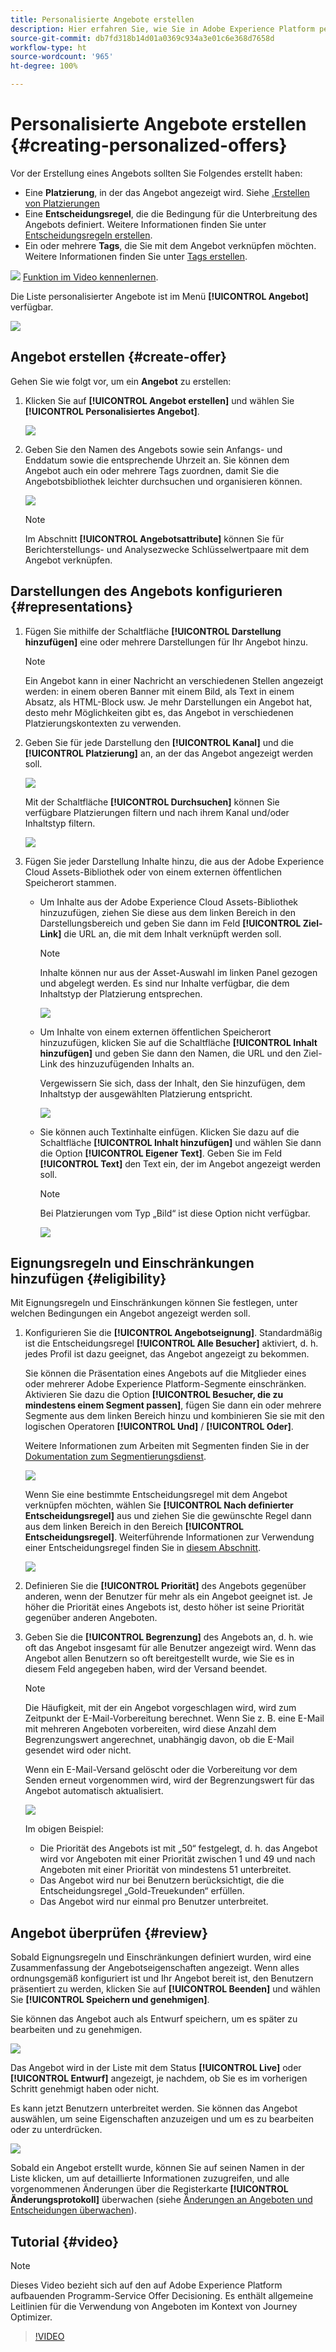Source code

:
 ```yaml
---
title: Personalisierte Angebote erstellen
description: Hier erfahren Sie, wie Sie in Adobe Experience Platform personalisierte Angebote erstellen.
source-git-commit: db7fd318b14d01a0369c934a3e01c6e368d7658d
workflow-type: ht
source-wordcount: '965'
ht-degree: 100%

---
```


# Personalisierte Angebote erstellen {#creating-personalized-offers}

Vor der Erstellung eines Angebots sollten Sie Folgendes erstellt haben:

* Eine **Platzierung**, in der das Angebot angezeigt wird. Siehe [.Erstellen von Platzierungen](../offer-library/creating-placements.md)
* Eine **Entscheidungsregel**, die die Bedingung für die Unterbreitung des Angebots definiert. Weitere Informationen finden Sie unter [Entscheidungsregeln erstellen](../offer-library/creating-decision-rules.md).
* Ein oder mehrere **Tags**, die Sie mit dem Angebot verknüpfen möchten. Weitere Informationen finden Sie unter [Tags erstellen](../offer-library/creating-tags.md).

![](../../assets/do-not-localize/how-to-video.png) [Funktion im Video kennenlernen](#video).

Die Liste personalisierter Angebote ist im Menü **[!UICONTROL Angebot]** verfügbar.

![](../../assets/offers_list.png)

## Angebot erstellen {#create-offer}

Gehen Sie wie folgt vor, um ein **Angebot** zu erstellen:

1. Klicken Sie auf **[!UICONTROL Angebot erstellen]** und wählen Sie **[!UICONTROL Personalisiertes Angebot]**.

   ![](../../assets/create_offer.png)

1. Geben Sie den Namen des Angebots sowie sein Anfangs- und Enddatum sowie die entsprechende Uhrzeit an. Sie können dem Angebot auch ein oder mehrere Tags zuordnen, damit Sie die Angebotsbibliothek leichter durchsuchen und organisieren können.

   ![](../../assets/offer_details.png)

   >[!NOTE]
   >
   >Im Abschnitt **[!UICONTROL Angebotsattribute]** können Sie für Berichterstellungs- und Analysezwecke Schlüsselwertpaare mit dem Angebot verknüpfen.

## Darstellungen des Angebots konfigurieren {#representations}

1. Fügen Sie mithilfe der Schaltfläche **[!UICONTROL Darstellung hinzufügen]** eine oder mehrere Darstellungen für Ihr Angebot hinzu.

   >[!NOTE]
   >
   >Ein Angebot kann in einer Nachricht an verschiedenen Stellen angezeigt werden: in einem oberen Banner mit einem Bild, als Text in einem Absatz, als HTML-Block usw. Je mehr Darstellungen ein Angebot hat, desto mehr Möglichkeiten gibt es, das Angebot in verschiedenen Platzierungskontexten zu verwenden.

1. Geben Sie für jede Darstellung den **[!UICONTROL Kanal]** und die **[!UICONTROL Platzierung]** an, an der das Angebot angezeigt werden soll.

   ![](../../assets/channel-placement.png)

   Mit der Schaltfläche **[!UICONTROL Durchsuchen]** können Sie verfügbare Platzierungen filtern und nach ihrem Kanal und/oder Inhaltstyp filtern.

   ![](../../assets/browse-placements.png)

1. Fügen Sie jeder Darstellung Inhalte hinzu, die aus der Adobe Experience Cloud Assets-Bibliothek oder von einem externen öffentlichen Speicherort stammen. 

   * Um Inhalte aus der Adobe Experience Cloud Assets-Bibliothek hinzuzufügen, ziehen Sie diese aus dem linken Bereich in den Darstellungsbereich und geben Sie dann im Feld **[!UICONTROL Ziel-Link]** die URL an, die mit dem Inhalt verknüpft werden soll.

      >[!NOTE]
      >
      >Inhalte können nur aus der Asset-Auswahl im linken Panel gezogen und abgelegt werden. Es sind nur Inhalte verfügbar, die dem Inhaltstyp der Platzierung entsprechen.

      ![](../../assets/offer_drag_content.png)

   * Um Inhalte von einem externen öffentlichen Speicherort hinzuzufügen, klicken Sie auf die Schaltfläche **[!UICONTROL Inhalt hinzufügen]** und geben Sie dann den Namen, die URL und den Ziel-Link des hinzuzufügenden Inhalts an.

      Vergewissern Sie sich, dass der Inhalt, den Sie hinzufügen, dem Inhaltstyp der ausgewählten Platzierung entspricht.

      ![](../../assets/offer_add_content.png)

   * Sie können auch Textinhalte einfügen. Klicken Sie dazu auf die Schaltfläche **[!UICONTROL Inhalt hinzufügen]** und wählen Sie dann die Option **[!UICONTROL Eigener Text]**. Geben Sie im Feld **[!UICONTROL Text]** den Text ein, der im Angebot angezeigt werden soll.

      >[!NOTE]
      >
      >Bei Platzierungen vom Typ „Bild“ ist diese Option nicht verfügbar.

      ![](../../assets/offer_text_content.png)

## Eignungsregeln und Einschränkungen hinzufügen {#eligibility}

Mit Eignungsregeln und Einschränkungen können Sie festlegen, unter welchen Bedingungen ein Angebot angezeigt werden soll.

1. Konfigurieren Sie die **[!UICONTROL Angebotseignung]**. Standardmäßig ist die Entscheidungsregel **[!UICONTROL Alle Besucher]** aktiviert, d. h. jedes Profil ist dazu geeignet, das Angebot angezeigt zu bekommen.

   Sie können die Präsentation eines Angebots auf die Mitglieder eines oder mehrerer Adobe Experience Platform-Segmente einschränken. Aktivieren Sie dazu die Option **[!UICONTROL Besucher, die zu mindestens einem Segment passen]**, fügen Sie dann ein oder mehrere Segmente aus dem linken Bereich hinzu und kombinieren Sie sie mit den logischen Operatoren **[!UICONTROL Und]** / **[!UICONTROL Oder]**.

   Weitere Informationen zum Arbeiten mit Segmenten finden Sie in der [Dokumentation zum Segmentierungsdienst](https://experienceleague.adobe.com/docs/experience-platform/segmentation/home.html?lang=de).

   ![](../../assets/offer-eligibility-segment.png)

   Wenn Sie eine bestimmte Entscheidungsregel mit dem Angebot verknüpfen möchten, wählen Sie **[!UICONTROL Nach definierter Entscheidungsregel]** aus und ziehen Sie die gewünschte Regel dann aus dem linken Bereich in den Bereich **[!UICONTROL Entscheidungsregel]**. Weiterführende Informationen zur Verwendung einer Entscheidungsregel finden Sie in [diesem Abschnitt](../offer-library/creating-decision-rules.md).

   ![](../../assets/offer_rule.png)

1. Definieren Sie die **[!UICONTROL Priorität]** des Angebots gegenüber anderen, wenn der Benutzer für mehr als ein Angebot geeignet ist. Je höher die Priorität eines Angebots ist, desto höher ist seine Priorität gegenüber anderen Angeboten.

1. Geben Sie die **[!UICONTROL Begrenzung]** des Angebots an, d. h. wie oft das Angebot insgesamt für alle Benutzer angezeigt wird. Wenn das Angebot allen Benutzern so oft bereitgestellt wurde, wie Sie es in diesem Feld angegeben haben, wird der Versand beendet.

   >[!NOTE]
   >
   >Die Häufigkeit, mit der ein Angebot vorgeschlagen wird, wird zum Zeitpunkt der E-Mail-Vorbereitung berechnet. Wenn Sie z. B. eine E-Mail mit mehreren Angeboten vorbereiten, wird diese Anzahl dem Begrenzungswert angerechnet, unabhängig davon, ob die E-Mail gesendet wird oder nicht.
   >
   >Wenn ein E-Mail-Versand gelöscht oder die Vorbereitung vor dem Senden erneut vorgenommen wird, wird der Begrenzungswert für das Angebot automatisch aktualisiert.

   ![](../../assets/offer_capping.png)

   Im obigen Beispiel:

   * Die Priorität des Angebots ist mit „50“ festgelegt, d. h. das Angebot wird vor Angeboten mit einer Priorität zwischen 1 und 49 und nach Angeboten mit einer Priorität von mindestens 51 unterbreitet.
   * Das Angebot wird nur bei Benutzern berücksichtigt, die die Entscheidungsregel „Gold-Treuekunden“ erfüllen.
   * Das Angebot wird nur einmal pro Benutzer unterbreitet.

## Angebot überprüfen {#review}

Sobald Eignungsregeln und Einschränkungen definiert wurden, wird eine Zusammenfassung der Angebotseigenschaften angezeigt. Wenn alles ordnungsgemäß konfiguriert ist und Ihr Angebot bereit ist, den Benutzern präsentiert zu werden, klicken Sie auf **[!UICONTROL Beenden]** und wählen Sie **[!UICONTROL Speichern und genehmigen]**.

Sie können das Angebot auch als Entwurf speichern, um es später zu bearbeiten und zu genehmigen.

![](../../assets/offer_review.png)

Das Angebot wird in der Liste mit dem Status **[!UICONTROL Live]** oder **[!UICONTROL Entwurf]** angezeigt, je nachdem, ob Sie es im vorherigen Schritt genehmigt haben oder nicht.

Es kann jetzt Benutzern unterbreitet werden. Sie können das Angebot auswählen, um seine Eigenschaften anzuzeigen und um es zu bearbeiten oder zu unterdrücken.

![](../../assets/offer_created.png)

Sobald ein Angebot erstellt wurde, können Sie auf seinen Namen in der Liste klicken, um auf detaillierte Informationen zuzugreifen, und alle vorgenommenen Änderungen über die Registerkarte **[!UICONTROL Änderungsprotokoll]** überwachen (siehe [Änderungen an Angeboten und Entscheidungen überwachen](../get-started/user-interface.md#monitoring-changes)).

## Tutorial {#video}

>[!NOTE]
>
>Dieses Video bezieht sich auf den auf Adobe Experience Platform aufbauenden Programm-Service Offer Decisioning. Es enthält allgemeine Leitlinien für die Verwendung von Angeboten im Kontext von Journey Optimizer.

>[!VIDEO](https://video.tv.adobe.com/v/329375?quality=12)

+---+

Work to be completed. Print again the lines of the entries above that fall between the line holding "Eine **Platzierung**, in" and the line holding "Gehen Sie wie", inclusive, exactly as they stand.

Result for this task.
* Eine **Platzierung**, in der das Angebot angezeigt wird. Siehe [.Erstellen von Platzierungen](../offer-library/creating-placements.md)
* Eine **Entscheidungsregel**, die die Bedingung für die Unterbreitung des Angebots definiert. Weitere Informationen finden Sie unter [Entscheidungsregeln erstellen](../offer-library/creating-decision-rules.md).
* Ein oder mehrere **Tags**, die Sie mit dem Angebot verknüpfen möchten. Weitere Informationen finden Sie unter [Tags erstellen](../offer-library/creating-tags.md).

![](../../assets/do-not-localize/how-to-video.png) [Funktion im Video kennenlernen](#video).

Die Liste personalisierter Angebote ist im Menü **[!UICONTROL Angebot]** verfügbar.

![](../../assets/offers_list.png)

## Angebot erstellen {#create-offer}

Gehen Sie wie folgt vor, um ein **Angebot** zu erstellen:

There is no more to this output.